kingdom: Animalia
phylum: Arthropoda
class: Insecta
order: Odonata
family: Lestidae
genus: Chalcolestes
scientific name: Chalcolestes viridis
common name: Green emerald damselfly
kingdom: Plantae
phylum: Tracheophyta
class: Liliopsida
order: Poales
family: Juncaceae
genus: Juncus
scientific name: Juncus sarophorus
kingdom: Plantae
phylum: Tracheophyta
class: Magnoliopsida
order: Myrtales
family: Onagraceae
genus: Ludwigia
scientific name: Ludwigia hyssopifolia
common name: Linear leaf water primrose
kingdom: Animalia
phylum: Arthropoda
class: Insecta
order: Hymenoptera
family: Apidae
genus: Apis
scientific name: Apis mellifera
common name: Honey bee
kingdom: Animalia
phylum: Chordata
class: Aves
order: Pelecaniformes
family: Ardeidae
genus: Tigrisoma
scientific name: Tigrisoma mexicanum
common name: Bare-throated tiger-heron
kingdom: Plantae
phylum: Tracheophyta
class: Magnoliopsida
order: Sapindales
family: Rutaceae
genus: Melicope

** Work to do **
Rewrite the stretch of items that starts at the line containing "family: Lestidae" and ends at the line containing "genus: Apis", swapping "scientific name" for "binomial name" and keeping everything else as is. Give only those lines.

** Reply **
family: Lestidae
genus: Chalcolestes
binomial name: Chalcolestes viridis
common name: Green emerald damselfly
kingdom: Plantae
phylum: Tracheophyta
class: Liliopsida
order: Poales
family: Juncaceae
genus: Juncus
binomial name: Juncus sarophorus
kingdom: Plantae
phylum: Tracheophyta
class: Magnoliopsida
order: Myrtales
family: Onagraceae
genus: Ludwigia
binomial name: Ludwigia hyssopifolia
common name: Linear leaf water primrose
kingdom: Animalia
phylum: Arthropoda
class: Insecta
order: Hymenoptera
family: Apidae
genus: Apis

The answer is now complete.